#### WHAT THIS TASK INVOLVES:
Everything from the line that contains "39: (43, 294, 4.73)" to the end of the data below is to be reproduced verbatim; leave all else out.

------------------------------------------------------------

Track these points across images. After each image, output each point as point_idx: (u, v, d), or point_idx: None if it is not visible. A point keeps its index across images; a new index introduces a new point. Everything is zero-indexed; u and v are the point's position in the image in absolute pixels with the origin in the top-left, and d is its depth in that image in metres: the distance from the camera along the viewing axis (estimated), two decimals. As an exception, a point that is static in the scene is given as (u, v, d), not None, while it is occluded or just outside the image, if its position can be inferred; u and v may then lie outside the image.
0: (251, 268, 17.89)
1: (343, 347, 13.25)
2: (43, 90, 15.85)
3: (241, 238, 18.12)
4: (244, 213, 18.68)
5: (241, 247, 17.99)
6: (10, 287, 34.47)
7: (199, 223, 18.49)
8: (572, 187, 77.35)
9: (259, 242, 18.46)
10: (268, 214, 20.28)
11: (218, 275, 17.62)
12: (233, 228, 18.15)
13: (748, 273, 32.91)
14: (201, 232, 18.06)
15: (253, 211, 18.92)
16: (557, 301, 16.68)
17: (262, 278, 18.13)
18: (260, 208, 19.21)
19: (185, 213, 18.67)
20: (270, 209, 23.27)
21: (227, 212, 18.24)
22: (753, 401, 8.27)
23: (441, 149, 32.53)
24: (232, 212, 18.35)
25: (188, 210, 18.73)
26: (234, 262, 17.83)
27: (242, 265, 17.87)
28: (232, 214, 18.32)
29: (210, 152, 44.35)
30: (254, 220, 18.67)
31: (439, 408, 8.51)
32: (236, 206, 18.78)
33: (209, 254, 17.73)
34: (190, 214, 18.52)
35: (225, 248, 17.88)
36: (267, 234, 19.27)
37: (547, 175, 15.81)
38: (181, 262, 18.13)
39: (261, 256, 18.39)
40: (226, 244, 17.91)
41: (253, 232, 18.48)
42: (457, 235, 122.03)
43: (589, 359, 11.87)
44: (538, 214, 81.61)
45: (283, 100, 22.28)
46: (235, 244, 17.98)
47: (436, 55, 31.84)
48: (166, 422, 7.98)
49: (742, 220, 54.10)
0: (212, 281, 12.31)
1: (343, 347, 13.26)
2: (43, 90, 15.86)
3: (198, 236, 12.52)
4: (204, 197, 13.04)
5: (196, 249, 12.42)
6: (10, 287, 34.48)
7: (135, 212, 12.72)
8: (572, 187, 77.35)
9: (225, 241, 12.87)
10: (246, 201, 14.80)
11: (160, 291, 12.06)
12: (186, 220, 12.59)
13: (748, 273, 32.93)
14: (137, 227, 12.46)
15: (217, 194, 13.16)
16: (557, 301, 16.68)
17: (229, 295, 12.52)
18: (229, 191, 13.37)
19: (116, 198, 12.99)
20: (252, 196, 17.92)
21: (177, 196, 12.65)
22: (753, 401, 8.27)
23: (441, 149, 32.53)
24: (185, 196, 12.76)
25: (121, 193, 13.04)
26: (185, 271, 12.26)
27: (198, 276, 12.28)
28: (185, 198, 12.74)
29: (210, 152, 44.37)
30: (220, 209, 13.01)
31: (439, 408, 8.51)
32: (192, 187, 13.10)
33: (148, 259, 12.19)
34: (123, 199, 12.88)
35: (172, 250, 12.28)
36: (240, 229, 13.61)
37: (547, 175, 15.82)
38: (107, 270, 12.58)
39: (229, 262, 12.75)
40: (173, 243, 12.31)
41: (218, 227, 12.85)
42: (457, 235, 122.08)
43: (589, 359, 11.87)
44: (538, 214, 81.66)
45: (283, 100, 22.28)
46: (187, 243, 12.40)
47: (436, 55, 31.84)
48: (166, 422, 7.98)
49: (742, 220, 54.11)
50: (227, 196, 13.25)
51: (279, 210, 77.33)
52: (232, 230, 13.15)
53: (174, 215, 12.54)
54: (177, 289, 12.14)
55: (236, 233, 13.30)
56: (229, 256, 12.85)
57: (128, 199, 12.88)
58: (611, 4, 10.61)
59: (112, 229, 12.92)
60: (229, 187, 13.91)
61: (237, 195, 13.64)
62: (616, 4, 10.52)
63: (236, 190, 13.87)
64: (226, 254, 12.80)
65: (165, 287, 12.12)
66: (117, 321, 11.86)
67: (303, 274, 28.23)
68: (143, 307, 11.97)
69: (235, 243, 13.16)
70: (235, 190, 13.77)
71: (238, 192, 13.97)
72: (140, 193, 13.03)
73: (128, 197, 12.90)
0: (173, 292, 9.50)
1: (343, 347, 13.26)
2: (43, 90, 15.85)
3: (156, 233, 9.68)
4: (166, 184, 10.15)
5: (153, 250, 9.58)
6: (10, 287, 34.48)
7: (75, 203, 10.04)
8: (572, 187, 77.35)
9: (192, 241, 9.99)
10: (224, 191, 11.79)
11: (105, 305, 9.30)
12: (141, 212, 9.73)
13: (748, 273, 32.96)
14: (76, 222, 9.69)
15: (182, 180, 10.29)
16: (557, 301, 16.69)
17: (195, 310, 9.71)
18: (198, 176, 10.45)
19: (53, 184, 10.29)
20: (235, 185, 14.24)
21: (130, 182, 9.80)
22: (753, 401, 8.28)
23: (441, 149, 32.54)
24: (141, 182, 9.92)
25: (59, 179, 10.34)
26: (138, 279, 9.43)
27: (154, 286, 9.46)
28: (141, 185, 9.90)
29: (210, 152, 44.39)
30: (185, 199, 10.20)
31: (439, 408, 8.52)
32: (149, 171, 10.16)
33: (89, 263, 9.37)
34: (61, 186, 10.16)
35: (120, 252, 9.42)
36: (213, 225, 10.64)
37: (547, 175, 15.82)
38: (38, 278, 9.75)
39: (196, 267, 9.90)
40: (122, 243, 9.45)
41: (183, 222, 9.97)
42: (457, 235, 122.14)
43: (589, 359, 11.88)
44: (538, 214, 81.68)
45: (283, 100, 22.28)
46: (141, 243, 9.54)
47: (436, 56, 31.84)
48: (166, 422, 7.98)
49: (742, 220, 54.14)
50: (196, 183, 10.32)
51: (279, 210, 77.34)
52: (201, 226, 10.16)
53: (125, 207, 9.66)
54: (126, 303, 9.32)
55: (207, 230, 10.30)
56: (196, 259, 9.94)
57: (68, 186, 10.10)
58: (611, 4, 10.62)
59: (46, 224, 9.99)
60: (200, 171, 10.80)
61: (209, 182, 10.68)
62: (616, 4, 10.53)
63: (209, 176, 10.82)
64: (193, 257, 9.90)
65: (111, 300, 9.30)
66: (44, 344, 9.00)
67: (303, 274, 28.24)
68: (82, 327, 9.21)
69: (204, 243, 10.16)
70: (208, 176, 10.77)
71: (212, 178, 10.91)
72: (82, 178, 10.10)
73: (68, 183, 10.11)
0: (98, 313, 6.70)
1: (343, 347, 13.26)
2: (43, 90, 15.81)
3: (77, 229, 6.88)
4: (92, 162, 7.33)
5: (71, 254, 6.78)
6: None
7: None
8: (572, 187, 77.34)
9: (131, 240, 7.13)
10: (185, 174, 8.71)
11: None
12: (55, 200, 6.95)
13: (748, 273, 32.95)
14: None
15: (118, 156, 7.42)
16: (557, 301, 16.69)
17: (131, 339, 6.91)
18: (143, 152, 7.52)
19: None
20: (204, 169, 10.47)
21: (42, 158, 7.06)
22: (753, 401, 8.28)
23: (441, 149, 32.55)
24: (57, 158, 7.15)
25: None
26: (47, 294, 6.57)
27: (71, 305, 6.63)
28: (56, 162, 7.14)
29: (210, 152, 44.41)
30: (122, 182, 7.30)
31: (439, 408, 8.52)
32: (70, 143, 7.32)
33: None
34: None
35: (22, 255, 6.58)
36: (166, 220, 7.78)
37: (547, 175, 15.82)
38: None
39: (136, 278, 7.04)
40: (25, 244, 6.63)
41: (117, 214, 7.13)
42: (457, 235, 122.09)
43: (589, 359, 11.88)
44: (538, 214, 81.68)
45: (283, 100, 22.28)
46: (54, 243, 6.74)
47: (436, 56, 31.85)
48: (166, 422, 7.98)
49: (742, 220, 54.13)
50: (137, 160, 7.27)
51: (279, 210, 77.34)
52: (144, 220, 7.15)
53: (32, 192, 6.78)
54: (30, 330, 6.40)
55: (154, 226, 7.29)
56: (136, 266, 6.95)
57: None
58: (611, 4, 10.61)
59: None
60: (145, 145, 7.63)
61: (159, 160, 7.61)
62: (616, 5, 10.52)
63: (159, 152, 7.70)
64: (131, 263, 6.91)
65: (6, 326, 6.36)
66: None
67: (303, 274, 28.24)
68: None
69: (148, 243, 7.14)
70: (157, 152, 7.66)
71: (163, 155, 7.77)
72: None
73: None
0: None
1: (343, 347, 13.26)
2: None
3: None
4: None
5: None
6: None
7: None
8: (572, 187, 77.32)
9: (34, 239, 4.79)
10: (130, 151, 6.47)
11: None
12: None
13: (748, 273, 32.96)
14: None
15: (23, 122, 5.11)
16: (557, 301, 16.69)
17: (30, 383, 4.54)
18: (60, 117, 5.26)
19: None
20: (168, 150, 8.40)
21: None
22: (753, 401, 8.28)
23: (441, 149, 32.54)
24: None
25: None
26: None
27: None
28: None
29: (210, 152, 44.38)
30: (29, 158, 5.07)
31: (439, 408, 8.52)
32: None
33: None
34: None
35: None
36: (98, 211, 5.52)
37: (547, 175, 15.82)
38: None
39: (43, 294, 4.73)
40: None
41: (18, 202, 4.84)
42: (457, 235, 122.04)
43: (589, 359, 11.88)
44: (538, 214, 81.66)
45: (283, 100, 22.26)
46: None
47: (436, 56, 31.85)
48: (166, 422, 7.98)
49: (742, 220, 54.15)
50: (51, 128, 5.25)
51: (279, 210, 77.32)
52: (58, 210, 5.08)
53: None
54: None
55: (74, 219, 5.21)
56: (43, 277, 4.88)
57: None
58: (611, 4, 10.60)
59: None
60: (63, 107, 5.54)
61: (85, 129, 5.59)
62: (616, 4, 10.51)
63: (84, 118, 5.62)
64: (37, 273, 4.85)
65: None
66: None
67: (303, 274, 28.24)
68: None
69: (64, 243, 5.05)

------------------------------------------------------------

#### RESPONSE TO THIS EXERCISE:
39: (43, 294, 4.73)
40: None
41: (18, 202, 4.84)
42: (457, 235, 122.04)
43: (589, 359, 11.88)
44: (538, 214, 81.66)
45: (283, 100, 22.26)
46: None
47: (436, 56, 31.85)
48: (166, 422, 7.98)
49: (742, 220, 54.15)
50: (51, 128, 5.25)
51: (279, 210, 77.32)
52: (58, 210, 5.08)
53: None
54: None
55: (74, 219, 5.21)
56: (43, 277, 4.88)
57: None
58: (611, 4, 10.60)
59: None
60: (63, 107, 5.54)
61: (85, 129, 5.59)
62: (616, 4, 10.51)
63: (84, 118, 5.62)
64: (37, 273, 4.85)
65: None
66: None
67: (303, 274, 28.24)
68: None
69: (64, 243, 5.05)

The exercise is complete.